Tacrolimus (TAC) and methotrexate (MTX) have long been used to reduce the risk of graft-versus-host disease (GvHD) after allogenic bone marrow transplants, yet these medications often lead to adverse events ranging from liver and kidney toxicity to severe mucositis. In a randomized, phase 3 study, Cleveland Clinic researchers matched standard doses of TAC and MTX against TAC with reduced doses of MTX and mycophenolate (MMF). There were no significant differences in the rates of GvHD between full-MTX and mini-MTX/MMF, while the latter resulted in fewer toxicities and faster engraftment.
Cleveland Clinic is a non-profit academic medical center. Advertising on our site helps support our mission. We do not endorse non-Cleveland Clinic products or services. Policy
Current methods of preventing GVHD include four doses of MTX along with TAC, but clinically significant GvHD still occurs in 30-50% of cases, and often comes with untenable side effects. “There is a need to improve upon this regimen,” says Betty Hamilton, MD, a hematologist/oncologist with Cleveland Clinic and lead author on the study. “Often by the third dose, patients are experiencing painful mouth sores. They are unable to eat or drink and are on pain pumps. This can lead to increased hospitalization stays and holding prophylactic treatment.”
In real-world practice, clinicians will often reduce doses of MTX due to known toxicities, but the reduced-dose regimen has never been formally compared head-to-head with standard doses of TAC and MTX.
In this study, 101 patients aged <70 years undergoing myeloablative allogenic transplant for acute leukemia in remission, myelodysplastic syndromes, chronic myeloid leukemia in chronic state, myeloproliferative neoplasm, non-Hodgkin’s lymphoma, Hodgkin’s lymphoma or multiple myeloma participated in the study. Each patient was randomly selected for arm A or B to either receive the full-dose TAC and MTX or a significantly reduced dose of MTX and MMF.
Participants received TAC at 0.03 mg/kg per day beginning on day -1, with dose adjustments based on the discretion of the treating clinician. In cases with no GvHD, TAC was tapered at approximately day +100, based on clinician discretion. In the full MTX group, MTX was given at 5mg/m(2) IV on day +1,+3, and +6. Dose reduction or held doses occurred for case of renal or liver toxicities or severe mucositis. MMF was given orally on day +1 at 1,000 mg, twice a day. MMF was stopped between day +36 and +45 in cases with no GvHD.
All patients in the mini-MTX/MMF arm received the three planned doses of MTX. In the full MTX arm, 71% received 4 doses, 26% received 3 doses and one patient received two doses.
The primary end points were incidences of GvHD by day 100, severe mucositis during hospitalization and incidence of neutrophil and platelet engraftment by day 28.

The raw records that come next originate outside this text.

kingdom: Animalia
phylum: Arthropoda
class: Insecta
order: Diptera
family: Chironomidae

Patients receiving the lower dose MTX had fewer instances of grade 3 or 4 mucositis. There was no difference in grade 2-4 acute GvHD or moderate-to-severe chronic GvHD at one year. Patients receiving the lower dose experienced fewer cases of nephrotoxicity or respiratory failure, and had fewer instances of ICU admission. There was no difference in the one-year relapse rate (19% with mini-MTX/MMF vs. 21% with full-dose MTX/TAC) or overall survival (72% with mini-MTX/MMF vs. 71% full-dose MTX/TAC).

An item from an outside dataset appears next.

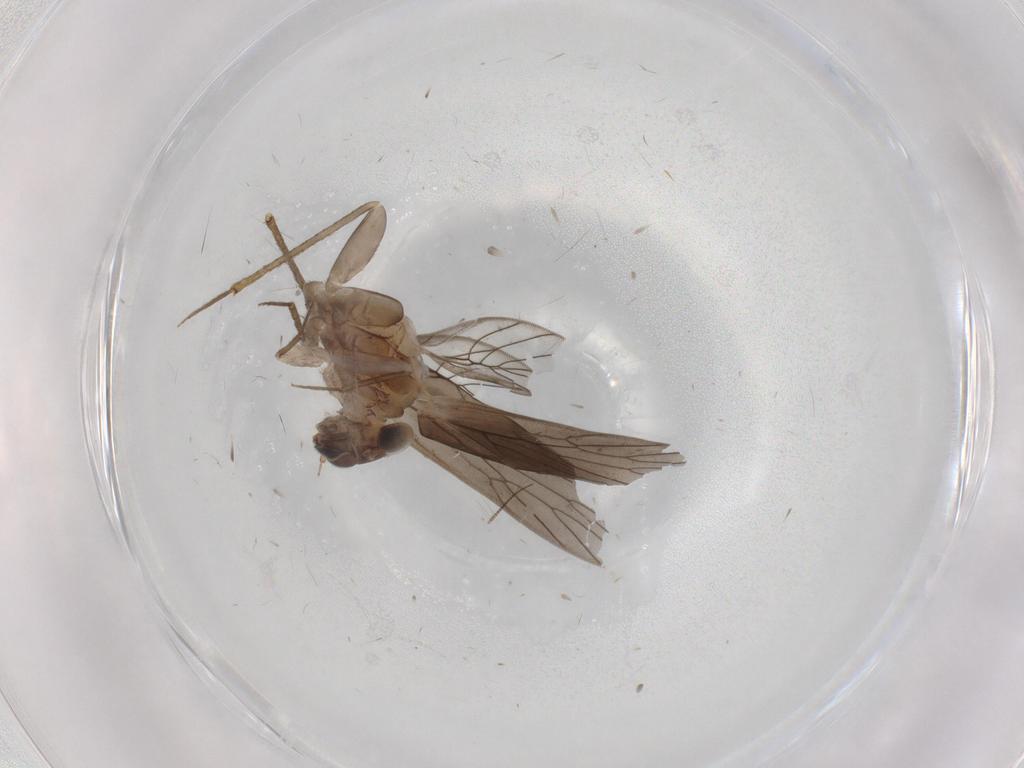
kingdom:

Although there was no statistically significant difference in grade 2-4 GvHD (28% with mini-MTX/MMF vs. 27% with full-dose MTX/TAC), there were higher incidences of grade 3-4 GvHD (13 vs. 4%) with mini-MTX/MMF that did not reach statistical significance. “There are many nuances to GvHD prophylaxis in regards to conditioning regimen and other factors,” says Dr. Hamilton. “It’s possible that the increased risk of graft-versus-host disease seen in the mini-MTX/MMF arm may be due to use of peripheral blood stem cells. That’s one area that still needs to be studied. Across institutions, the use of peripheral stem cells seems to be increasing, and we need to determine what is most effective for preventing graft-versus-host disease in those settings.”
Dr. Hamilton noted that there are still unanswered questions regarding the optimal GvHD prophylaxis. A recent large randomized study has demonstrated improved GvHD-relapse-free survival with the use of post-transplant cyclophosphamide compared to TAC/MTX as GVHD prophylaxis in the reduced intensity setting. Additional research is needed to determine optimal prophylaxis in myeloablative conditioning. Many novel approaches are continuing to be investigated to make transplants safer and more effective for patients.